─── Passage given

It's quite clear what each team in the division needs heading into the offseason

Patrik Walker
Feb 23, 2022 at 8:24 am ET11 min read

Jonathan Bachman / Getty Images

The NFL offseason has officially arrived, and that means, odds are, the NFC East is setting up to deliver a different division winner than the one it saw take the throne the previous season. For while the Dallas Cowboys can be viewed as favorites to possibly repeat after going 12-5 overall and finishing with an undefeated 6-0 record inside of the division, the reality is it's insanely difficult to go repeat in the NFC East. None of the four teams has achieved the feat since the Philadelphia Eagles in 2001 through 2004 -- the crown making its rounds perennially ever since.

And as the Cowboys get to work on trying to buck those odds, the Eagles join the New York Giants and Washington Commanders in putting together a plan to keep them from doing so. And it all begins with each of the four teams identifying their top needs ahead of free agency and the 2022 NFL Draft.

Note: Salary cap figures courtesy of OverTheCap.com

Dallas Cowboys

Top 5 needs (unranked): OL, LB, S, TE, K

Having squandered a shot at making a deep playoff run with a roster that was absolutely loaded on both offense and defense, but seeing both Kellen Moore and Dan Quinn stay put, the Cowboys enter the offseason with a long list of very talented free agents, and they can't keep them all. Assuming they don't make the mistake of creating a need at the EDGE by moving on from All-Pro pass rusher DeMarcus Lawrence (something not currently in the plans) and are able to retain Randy Gregory -- be it with a franchise tag, transition tag or new deal -- they'll have a chance to focus on the biggest need in Dallas: fixing the offensive line.

──────

▶ _Set exercise_
Return the stretch of the NFC East offseason article above starting with "And as the Cowboys" and going on through "the 2022 NFL Draft.", word for word.

─── Excerpted data

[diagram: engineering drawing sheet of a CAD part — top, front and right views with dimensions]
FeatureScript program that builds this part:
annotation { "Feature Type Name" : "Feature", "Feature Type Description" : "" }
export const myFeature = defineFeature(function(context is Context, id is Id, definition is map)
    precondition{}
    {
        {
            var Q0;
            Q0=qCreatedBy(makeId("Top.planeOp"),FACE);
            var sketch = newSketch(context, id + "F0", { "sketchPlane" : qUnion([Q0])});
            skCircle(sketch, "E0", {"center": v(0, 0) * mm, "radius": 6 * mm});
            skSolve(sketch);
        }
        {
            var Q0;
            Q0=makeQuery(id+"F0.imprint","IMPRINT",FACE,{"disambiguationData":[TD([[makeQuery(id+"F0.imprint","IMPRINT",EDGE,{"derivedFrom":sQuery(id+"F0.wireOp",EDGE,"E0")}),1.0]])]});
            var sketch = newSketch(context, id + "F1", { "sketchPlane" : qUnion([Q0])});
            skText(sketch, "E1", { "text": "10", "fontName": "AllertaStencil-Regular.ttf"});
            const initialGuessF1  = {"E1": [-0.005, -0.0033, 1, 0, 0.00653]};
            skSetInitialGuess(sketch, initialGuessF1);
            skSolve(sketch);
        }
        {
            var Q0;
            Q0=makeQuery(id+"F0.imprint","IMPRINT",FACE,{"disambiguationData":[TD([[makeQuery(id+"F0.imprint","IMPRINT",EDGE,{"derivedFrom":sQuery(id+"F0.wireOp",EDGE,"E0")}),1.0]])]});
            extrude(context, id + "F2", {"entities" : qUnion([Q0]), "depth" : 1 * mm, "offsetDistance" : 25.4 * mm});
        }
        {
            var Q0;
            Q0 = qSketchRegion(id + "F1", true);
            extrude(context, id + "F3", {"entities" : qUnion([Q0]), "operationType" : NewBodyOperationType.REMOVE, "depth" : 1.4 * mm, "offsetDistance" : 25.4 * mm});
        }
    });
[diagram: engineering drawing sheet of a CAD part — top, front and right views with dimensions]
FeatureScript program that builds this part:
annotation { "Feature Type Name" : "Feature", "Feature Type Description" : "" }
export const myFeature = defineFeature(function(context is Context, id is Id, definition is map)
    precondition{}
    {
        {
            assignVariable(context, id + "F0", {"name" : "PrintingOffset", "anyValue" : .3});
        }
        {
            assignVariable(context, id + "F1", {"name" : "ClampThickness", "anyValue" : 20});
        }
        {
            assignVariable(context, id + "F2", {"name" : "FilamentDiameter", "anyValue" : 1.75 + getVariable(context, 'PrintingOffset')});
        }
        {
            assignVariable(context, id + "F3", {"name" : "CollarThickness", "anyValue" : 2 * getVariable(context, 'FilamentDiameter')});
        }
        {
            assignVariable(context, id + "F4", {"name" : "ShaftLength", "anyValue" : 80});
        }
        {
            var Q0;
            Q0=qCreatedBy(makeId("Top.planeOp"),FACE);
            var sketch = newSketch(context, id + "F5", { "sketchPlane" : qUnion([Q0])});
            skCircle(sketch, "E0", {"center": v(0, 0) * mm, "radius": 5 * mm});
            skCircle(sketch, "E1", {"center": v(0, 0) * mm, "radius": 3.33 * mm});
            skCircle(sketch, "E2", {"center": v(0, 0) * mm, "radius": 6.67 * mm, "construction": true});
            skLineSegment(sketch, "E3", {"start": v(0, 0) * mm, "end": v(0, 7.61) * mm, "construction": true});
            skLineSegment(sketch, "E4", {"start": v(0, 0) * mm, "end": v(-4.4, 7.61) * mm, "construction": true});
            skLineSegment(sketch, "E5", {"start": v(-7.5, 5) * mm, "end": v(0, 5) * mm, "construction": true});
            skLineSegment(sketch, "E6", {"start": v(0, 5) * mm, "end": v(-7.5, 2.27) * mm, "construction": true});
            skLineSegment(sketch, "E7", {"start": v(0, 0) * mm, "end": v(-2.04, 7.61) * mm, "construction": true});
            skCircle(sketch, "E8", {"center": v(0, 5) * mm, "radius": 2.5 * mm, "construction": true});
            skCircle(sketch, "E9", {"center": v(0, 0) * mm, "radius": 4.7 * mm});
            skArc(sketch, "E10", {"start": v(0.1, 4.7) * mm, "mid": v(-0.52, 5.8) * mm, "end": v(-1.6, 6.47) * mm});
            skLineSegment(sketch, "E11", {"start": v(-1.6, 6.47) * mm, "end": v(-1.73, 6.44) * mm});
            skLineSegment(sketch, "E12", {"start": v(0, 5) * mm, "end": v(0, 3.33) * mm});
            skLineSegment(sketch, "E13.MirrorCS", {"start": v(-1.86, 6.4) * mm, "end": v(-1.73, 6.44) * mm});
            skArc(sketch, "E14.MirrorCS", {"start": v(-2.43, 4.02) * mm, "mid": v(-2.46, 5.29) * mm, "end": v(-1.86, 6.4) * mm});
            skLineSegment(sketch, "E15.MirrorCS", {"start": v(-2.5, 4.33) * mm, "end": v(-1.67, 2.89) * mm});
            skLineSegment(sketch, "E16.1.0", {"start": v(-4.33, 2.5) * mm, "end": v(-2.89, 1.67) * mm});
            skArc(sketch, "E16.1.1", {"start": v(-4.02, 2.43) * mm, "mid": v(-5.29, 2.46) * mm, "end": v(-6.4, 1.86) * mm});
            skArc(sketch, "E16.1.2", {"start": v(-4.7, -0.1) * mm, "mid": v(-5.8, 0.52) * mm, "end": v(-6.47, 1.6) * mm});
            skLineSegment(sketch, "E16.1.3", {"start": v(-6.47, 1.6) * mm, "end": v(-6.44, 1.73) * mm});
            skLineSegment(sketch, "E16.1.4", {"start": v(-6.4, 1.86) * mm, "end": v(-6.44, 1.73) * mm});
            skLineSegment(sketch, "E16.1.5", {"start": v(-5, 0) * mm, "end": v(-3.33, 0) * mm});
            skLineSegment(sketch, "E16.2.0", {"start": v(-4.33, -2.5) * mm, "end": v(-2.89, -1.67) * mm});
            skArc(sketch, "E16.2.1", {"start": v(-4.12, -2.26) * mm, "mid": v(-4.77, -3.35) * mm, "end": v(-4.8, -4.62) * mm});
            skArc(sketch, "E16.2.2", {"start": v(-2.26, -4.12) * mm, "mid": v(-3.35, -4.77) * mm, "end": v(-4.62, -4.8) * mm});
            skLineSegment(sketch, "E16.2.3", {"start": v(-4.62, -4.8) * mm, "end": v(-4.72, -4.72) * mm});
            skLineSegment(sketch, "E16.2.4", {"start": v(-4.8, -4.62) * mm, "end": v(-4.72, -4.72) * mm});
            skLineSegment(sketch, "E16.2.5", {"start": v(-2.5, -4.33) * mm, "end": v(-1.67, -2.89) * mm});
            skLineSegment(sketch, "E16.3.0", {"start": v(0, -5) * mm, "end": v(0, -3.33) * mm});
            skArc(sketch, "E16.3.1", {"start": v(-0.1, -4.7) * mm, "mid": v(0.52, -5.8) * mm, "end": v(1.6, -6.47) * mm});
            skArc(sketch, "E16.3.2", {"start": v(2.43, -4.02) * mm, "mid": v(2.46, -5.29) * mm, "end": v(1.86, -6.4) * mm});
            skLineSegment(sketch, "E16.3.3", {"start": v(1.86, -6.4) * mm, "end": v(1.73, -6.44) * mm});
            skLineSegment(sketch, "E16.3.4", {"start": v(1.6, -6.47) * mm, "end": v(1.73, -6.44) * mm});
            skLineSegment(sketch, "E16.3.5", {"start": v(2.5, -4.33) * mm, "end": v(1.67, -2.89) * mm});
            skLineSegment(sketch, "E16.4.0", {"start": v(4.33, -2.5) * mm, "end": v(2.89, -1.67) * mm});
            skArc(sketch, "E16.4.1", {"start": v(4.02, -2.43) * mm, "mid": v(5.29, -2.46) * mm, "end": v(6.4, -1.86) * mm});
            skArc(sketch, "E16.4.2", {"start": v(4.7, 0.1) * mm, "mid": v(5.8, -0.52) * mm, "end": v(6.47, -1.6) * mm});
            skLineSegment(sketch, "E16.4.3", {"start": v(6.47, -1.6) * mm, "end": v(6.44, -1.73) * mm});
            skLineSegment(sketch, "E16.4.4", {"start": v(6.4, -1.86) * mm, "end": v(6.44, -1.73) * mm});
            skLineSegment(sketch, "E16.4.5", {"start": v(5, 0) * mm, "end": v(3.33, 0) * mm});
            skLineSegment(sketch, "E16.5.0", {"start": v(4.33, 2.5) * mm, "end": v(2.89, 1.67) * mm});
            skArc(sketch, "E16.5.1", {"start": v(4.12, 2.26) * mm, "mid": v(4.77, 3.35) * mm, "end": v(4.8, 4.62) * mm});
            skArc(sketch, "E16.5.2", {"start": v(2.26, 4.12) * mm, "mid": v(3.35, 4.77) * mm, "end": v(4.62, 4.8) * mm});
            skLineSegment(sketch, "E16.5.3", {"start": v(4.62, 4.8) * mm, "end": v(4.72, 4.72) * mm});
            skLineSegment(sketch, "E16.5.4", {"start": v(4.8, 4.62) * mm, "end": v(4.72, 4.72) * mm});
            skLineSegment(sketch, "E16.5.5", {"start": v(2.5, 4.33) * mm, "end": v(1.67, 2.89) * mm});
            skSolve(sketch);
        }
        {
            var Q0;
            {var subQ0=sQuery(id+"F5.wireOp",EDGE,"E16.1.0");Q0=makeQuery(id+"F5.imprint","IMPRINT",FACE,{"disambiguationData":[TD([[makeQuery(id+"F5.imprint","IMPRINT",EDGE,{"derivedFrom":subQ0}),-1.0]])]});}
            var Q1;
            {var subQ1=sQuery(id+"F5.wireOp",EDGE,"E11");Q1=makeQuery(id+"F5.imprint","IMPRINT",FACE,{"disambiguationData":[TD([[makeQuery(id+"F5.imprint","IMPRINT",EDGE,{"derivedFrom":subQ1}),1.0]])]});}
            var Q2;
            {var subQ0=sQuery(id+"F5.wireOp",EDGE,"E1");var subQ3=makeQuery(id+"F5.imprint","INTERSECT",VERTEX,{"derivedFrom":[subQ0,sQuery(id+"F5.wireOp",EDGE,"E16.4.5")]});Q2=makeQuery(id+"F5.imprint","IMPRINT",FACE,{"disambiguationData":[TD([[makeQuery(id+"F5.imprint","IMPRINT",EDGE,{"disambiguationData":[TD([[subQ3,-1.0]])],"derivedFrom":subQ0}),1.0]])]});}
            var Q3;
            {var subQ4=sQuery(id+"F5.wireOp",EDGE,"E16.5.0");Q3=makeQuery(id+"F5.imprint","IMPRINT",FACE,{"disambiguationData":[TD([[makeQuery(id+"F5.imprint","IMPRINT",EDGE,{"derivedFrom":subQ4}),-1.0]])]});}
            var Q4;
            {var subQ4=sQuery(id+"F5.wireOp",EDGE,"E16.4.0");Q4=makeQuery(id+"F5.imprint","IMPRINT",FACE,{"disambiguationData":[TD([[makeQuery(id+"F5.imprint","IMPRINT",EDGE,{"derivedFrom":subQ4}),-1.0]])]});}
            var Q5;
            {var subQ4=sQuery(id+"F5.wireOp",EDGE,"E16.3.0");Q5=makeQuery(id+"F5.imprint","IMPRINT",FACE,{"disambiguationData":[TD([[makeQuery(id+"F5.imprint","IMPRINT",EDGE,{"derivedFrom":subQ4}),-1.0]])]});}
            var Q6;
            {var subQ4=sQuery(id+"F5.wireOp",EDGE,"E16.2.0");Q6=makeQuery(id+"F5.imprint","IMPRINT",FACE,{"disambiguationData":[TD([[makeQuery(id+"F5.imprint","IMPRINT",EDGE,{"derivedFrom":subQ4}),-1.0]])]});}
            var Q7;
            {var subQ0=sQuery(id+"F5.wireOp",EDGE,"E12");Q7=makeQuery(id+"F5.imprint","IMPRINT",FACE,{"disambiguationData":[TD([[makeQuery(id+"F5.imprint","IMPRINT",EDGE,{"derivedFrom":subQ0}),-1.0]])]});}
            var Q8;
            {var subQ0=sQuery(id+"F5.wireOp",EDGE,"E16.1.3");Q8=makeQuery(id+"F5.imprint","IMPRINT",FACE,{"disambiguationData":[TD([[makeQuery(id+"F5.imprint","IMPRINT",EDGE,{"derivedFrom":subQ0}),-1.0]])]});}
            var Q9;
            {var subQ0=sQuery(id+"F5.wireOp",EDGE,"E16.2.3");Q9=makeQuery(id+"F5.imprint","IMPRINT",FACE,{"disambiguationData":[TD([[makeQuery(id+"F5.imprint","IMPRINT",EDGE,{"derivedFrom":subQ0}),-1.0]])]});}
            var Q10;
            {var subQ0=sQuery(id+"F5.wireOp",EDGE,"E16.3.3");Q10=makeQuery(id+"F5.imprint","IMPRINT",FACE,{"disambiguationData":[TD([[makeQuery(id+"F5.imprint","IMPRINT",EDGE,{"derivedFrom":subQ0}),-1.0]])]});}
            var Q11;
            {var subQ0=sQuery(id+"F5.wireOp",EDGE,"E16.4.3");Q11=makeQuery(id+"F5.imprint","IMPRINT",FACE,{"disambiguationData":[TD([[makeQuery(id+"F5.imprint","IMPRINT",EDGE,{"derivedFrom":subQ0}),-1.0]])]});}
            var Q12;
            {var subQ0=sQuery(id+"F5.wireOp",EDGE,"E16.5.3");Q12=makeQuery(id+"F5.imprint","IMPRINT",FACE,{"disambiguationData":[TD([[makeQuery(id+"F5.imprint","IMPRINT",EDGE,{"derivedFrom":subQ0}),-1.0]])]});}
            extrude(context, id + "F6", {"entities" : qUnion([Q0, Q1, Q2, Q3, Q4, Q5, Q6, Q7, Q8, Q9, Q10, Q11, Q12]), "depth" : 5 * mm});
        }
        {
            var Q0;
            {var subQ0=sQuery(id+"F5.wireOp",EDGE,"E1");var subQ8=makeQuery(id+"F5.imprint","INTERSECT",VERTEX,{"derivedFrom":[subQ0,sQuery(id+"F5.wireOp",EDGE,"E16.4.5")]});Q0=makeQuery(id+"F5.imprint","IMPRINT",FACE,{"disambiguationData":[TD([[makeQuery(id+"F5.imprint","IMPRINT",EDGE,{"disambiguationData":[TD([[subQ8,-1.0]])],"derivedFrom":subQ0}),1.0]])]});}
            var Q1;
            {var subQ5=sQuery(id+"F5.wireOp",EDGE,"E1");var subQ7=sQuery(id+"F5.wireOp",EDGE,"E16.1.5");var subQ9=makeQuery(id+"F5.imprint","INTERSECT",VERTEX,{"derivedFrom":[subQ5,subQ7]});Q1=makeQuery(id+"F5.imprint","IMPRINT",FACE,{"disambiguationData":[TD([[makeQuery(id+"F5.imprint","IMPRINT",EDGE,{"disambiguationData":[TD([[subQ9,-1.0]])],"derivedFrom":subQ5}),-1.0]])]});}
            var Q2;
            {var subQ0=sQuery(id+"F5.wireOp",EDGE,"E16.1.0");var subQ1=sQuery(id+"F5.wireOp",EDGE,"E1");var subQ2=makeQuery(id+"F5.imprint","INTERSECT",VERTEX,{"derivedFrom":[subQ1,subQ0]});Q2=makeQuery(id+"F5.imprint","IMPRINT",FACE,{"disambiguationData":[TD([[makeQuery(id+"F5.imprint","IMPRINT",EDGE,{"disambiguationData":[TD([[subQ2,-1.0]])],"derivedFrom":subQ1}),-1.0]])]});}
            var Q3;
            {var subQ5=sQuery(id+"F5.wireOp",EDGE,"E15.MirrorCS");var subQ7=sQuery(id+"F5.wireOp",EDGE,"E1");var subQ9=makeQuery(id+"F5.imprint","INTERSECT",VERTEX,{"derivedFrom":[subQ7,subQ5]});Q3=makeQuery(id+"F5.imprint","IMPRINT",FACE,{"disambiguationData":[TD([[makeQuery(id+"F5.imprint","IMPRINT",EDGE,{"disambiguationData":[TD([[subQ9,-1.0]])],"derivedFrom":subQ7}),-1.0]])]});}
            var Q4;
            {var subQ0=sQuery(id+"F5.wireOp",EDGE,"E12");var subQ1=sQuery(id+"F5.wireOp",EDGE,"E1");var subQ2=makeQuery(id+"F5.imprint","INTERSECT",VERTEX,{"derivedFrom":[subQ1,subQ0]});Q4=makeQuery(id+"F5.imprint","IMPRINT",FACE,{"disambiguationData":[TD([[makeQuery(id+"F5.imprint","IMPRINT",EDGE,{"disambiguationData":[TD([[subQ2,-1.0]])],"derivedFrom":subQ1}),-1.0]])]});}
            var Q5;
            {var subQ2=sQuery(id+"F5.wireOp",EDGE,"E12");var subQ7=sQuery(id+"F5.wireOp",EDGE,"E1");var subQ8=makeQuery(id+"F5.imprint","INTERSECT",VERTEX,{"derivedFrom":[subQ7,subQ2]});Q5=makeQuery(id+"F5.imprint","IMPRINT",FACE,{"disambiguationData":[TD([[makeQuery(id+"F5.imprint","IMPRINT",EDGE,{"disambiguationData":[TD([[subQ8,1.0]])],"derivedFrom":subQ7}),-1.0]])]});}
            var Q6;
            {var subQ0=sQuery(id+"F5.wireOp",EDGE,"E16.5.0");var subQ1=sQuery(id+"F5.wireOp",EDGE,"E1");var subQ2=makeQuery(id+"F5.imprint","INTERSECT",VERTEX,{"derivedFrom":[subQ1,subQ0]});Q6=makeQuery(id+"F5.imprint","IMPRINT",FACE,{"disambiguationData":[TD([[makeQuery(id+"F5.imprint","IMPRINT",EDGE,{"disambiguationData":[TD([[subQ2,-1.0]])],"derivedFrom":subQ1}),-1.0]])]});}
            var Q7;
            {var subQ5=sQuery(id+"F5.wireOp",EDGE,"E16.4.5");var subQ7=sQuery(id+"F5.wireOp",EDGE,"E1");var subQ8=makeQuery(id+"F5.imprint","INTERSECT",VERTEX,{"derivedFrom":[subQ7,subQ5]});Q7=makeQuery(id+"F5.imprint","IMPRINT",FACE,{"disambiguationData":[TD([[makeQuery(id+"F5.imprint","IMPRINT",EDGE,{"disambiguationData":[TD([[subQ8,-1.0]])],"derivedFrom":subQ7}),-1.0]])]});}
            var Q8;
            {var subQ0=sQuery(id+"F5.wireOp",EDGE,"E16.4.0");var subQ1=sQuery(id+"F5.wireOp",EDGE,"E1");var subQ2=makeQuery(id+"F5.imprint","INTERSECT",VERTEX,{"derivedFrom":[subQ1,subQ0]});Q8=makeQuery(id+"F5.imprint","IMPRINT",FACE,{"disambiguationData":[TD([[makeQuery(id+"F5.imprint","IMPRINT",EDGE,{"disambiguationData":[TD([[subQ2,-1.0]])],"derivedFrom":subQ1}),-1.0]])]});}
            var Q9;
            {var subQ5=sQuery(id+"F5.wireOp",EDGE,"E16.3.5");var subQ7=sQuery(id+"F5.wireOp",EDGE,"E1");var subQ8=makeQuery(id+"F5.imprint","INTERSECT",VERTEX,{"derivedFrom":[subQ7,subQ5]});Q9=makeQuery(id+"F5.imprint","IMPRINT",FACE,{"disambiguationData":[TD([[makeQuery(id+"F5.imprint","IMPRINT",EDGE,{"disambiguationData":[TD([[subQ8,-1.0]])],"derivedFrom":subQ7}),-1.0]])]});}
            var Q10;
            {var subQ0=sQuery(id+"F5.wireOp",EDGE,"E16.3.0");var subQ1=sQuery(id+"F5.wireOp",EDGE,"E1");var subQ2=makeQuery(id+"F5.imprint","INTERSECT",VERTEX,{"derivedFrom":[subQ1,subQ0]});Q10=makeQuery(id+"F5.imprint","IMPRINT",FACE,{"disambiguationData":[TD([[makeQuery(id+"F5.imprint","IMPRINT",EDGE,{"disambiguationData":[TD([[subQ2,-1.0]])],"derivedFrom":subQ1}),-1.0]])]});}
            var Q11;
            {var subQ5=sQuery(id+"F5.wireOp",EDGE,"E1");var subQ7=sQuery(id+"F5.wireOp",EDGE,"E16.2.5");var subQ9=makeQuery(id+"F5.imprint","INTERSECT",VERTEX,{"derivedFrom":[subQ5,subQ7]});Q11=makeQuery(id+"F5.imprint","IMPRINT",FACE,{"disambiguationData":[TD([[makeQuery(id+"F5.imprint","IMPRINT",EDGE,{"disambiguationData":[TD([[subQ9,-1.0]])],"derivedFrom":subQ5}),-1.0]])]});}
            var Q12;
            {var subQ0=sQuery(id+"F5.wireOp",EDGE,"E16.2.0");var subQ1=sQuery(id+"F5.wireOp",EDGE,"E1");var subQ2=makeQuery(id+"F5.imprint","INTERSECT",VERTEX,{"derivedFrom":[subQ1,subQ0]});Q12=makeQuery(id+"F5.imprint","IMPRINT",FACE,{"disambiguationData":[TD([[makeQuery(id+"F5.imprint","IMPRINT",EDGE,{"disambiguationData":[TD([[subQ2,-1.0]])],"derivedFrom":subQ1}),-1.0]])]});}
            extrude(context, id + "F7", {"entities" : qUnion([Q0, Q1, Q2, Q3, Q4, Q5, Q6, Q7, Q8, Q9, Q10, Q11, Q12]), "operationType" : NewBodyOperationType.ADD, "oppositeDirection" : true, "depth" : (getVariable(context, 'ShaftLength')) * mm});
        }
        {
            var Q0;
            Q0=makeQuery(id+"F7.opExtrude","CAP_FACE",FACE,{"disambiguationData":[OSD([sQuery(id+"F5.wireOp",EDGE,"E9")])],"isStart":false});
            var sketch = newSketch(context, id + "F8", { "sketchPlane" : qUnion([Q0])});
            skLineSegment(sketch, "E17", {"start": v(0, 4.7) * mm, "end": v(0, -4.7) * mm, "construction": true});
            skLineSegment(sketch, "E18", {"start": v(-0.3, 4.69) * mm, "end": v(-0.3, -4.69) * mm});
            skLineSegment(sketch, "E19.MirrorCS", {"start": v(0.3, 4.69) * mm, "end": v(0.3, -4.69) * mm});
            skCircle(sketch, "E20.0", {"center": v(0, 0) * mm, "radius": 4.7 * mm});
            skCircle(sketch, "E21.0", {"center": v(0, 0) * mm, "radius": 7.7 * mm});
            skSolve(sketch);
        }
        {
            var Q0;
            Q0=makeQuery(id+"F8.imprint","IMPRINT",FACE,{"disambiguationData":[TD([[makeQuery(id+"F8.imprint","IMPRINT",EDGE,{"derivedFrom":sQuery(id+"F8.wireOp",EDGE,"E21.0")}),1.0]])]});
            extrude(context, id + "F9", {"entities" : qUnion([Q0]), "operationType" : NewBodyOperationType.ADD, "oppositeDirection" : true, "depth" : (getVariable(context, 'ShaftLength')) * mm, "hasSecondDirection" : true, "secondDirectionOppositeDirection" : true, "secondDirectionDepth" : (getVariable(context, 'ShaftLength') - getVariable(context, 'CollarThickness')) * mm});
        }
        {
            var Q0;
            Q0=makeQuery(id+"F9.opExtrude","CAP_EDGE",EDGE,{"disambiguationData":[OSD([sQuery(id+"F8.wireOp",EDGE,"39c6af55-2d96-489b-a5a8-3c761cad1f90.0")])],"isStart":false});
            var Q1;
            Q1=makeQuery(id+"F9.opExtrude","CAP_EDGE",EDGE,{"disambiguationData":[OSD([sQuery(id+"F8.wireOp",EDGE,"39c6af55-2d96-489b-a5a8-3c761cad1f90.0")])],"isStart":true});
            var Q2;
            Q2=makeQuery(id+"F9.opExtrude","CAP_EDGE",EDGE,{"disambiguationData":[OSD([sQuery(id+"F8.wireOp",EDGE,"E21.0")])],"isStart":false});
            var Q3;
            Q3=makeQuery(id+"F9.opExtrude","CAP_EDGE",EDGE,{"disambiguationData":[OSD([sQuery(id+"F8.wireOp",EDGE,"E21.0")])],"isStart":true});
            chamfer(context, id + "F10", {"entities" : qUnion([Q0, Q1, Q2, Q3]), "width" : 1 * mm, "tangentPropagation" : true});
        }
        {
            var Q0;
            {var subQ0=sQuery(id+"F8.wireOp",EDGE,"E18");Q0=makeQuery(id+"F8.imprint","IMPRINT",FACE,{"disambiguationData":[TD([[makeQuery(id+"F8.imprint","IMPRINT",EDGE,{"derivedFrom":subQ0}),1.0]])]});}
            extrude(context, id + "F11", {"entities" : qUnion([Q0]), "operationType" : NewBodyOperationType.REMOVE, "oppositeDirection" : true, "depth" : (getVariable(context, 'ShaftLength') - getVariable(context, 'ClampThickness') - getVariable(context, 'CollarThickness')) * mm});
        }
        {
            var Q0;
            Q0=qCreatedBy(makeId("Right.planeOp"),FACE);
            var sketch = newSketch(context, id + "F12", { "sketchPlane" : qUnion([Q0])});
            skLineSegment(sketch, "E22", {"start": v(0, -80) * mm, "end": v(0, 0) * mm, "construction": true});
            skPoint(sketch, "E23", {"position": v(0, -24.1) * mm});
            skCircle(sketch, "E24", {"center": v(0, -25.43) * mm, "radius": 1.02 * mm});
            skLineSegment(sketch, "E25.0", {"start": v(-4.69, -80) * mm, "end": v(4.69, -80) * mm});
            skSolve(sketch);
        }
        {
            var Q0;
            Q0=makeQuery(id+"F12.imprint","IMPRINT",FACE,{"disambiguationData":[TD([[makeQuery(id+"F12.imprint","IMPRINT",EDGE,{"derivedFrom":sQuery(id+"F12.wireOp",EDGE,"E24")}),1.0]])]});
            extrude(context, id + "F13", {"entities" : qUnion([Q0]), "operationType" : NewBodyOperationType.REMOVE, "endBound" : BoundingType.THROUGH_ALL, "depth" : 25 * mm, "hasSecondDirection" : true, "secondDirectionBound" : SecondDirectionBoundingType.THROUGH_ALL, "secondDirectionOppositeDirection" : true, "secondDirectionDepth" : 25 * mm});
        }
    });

──────

▶ _Written response_
And as the Cowboys get to work on trying to buck those odds, the Eagles join the New York Giants and Washington Commanders in putting together a plan to keep them from doing so. And it all begins with each of the four teams identifying their top needs ahead of free agency and the 2022 NFL Draft.